- _Entries provided_
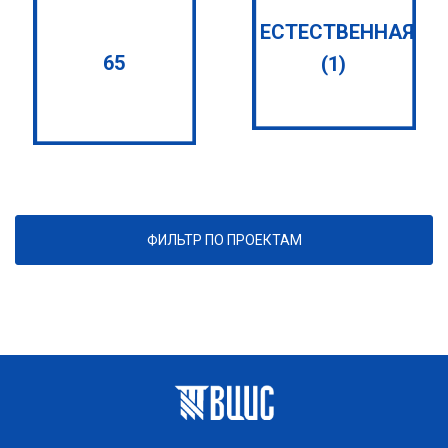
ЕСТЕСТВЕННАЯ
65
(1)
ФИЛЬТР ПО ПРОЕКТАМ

--

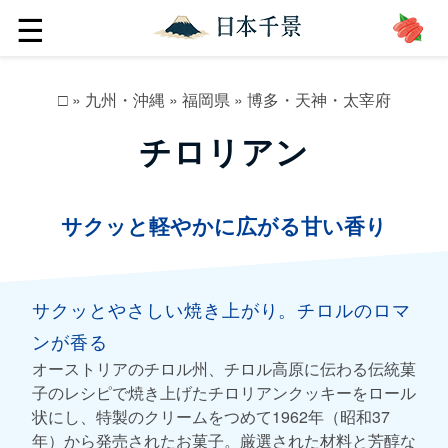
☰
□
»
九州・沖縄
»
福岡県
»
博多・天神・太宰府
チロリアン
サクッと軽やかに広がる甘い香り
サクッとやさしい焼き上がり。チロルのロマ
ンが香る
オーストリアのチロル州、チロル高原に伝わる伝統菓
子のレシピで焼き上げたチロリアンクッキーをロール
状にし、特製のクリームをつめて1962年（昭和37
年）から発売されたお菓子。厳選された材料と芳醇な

- _Problem description_
Only the lines from the one containing "オーストリアのチロル州、チロル高原に伝わる伝統菓" through the one containing "年）から発売されたお菓子。厳選された材料と芳醇な" are to be retyped, both boundary lines included, with no other material.

- _Final answer_
オーストリアのチロル州、チロル高原に伝わる伝統菓
子のレシピで焼き上げたチロリアンクッキーをロール
状にし、特製のクリームをつめて1962年（昭和37
年）から発売されたお菓子。厳選された材料と芳醇な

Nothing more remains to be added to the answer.